Per Brugnara “va costruita un’ipotesi di lotta comune che respinga l’attacco all’art.18 e ai diritti collettivi sindacali ma che contrasti anche i propositi di stravolgimento del Terzo Settore. Soprattutto, al modello di gestione politico personalistico del premier, va
contrapposta l’intelligenza collettiva di movimenti e associazioni della società civile”. Ci sono – sempre per Brugnara – pericoli di involuzione ma anche spazi di possibile contrattacco e ripartenza.

Anche per Giacomo Gualandi, del coordinamento studenti medi del Rosa Luxemburg, vi è “un affronto intenzionalmente portato alla socialità del nostro Paese che associa al restringimento degli spazi di democrazia nei luoghi di lavoro, un’analoga intenzione nella scuola e nello svolgimento delle sue funzioni essenziali”.
Per Irene Ricciuti, studentessa del Coordinamento Universitario del Link, ci sono da fronteggiare tutte le ricadute negative che un’idea di welfare non inclusivo, derivante dalle politiche neo liberiste degli ultimi anni, hanno posto in essere.
E’ intervenuto nella discussione anche Andrea Caselli a nome dei Comitati per l’Acqua Bene comune che, nel sottolineare “la mancata attuazione dei risultati referendari di tre anni fa, sottolinea anche i pericoli sociali insiti nel Decreto Sblocca Italia e le intenzioni di privatizzare nonché accrescere il peso della finanza nelle varie multiutility presenti nel nostro territorio”.

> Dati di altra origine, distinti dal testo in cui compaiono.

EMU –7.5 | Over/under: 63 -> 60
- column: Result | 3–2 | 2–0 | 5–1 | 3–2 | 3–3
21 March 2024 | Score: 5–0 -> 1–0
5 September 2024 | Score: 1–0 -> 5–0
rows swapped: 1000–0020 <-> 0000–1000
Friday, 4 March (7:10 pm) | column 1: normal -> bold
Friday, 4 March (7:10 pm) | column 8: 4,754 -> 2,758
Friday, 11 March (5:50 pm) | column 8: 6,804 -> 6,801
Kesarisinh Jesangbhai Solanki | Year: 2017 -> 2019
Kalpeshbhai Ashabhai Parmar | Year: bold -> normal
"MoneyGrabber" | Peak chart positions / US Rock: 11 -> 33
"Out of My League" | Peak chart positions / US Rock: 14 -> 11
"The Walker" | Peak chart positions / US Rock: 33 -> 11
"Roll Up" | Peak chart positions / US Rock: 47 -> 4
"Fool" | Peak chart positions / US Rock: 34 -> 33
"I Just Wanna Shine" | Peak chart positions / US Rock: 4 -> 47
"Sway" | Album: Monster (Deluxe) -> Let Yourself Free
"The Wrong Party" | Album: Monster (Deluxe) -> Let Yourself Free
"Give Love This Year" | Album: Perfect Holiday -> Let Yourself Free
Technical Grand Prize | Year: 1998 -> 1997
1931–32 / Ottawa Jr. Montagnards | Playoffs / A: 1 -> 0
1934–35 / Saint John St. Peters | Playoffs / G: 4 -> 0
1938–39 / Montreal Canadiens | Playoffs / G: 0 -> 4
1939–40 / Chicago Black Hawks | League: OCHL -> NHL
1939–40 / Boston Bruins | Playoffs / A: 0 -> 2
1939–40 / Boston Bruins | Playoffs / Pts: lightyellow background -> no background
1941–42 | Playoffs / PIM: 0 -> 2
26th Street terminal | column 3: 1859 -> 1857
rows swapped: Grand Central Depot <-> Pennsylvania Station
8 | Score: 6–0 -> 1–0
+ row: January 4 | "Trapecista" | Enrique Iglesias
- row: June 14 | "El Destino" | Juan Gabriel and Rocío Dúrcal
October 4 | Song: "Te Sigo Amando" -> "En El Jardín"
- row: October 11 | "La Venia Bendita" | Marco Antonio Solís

Per LIBERA è intervenuta Sofia Nardacchione che, nel sottolineare l’importanza della campagna “Miseria Ladra”, ha indicato l’insufficienza governativa nell’azione di contrasto alla illegalità diffusa a partire dal mancato utilizzo dei beni confiscati alle varie mafie del nostro Paese.
Concludendo i lavori Maurizio Lunghi, Segretario generale CdLM, ha ringraziato le tante realtà che hanno deciso di accettare l’invito della Cgil, realtà con cui stiamo costruendo un importante percorso comune che ci porterà allo sciopero generale del 12 dicembre.
Per Lunghi, a fronte dell’attacco verso la rappresentanza sociale sferrato dal Governo, da ultimo con il Jobs Act, è necessario rafforzare un fronte di mobilitazione sociale con l’obiettivo di cambiare lo stato delle cose.
Quindi Lunghi propone, soprattutto nel territorio, un lavoro comune per rimettere al centro del dibattito pubblico il lavoro, i diritti, la legalità, quindi il pieno rispetto e l’attuazione del dettato costituzionale, con particolare attenzione ai temi del modello di welfare territoriale, del ruolo dei corpi intermedi e della tenuta democratica con un forte coinvolgimento dei cittadini.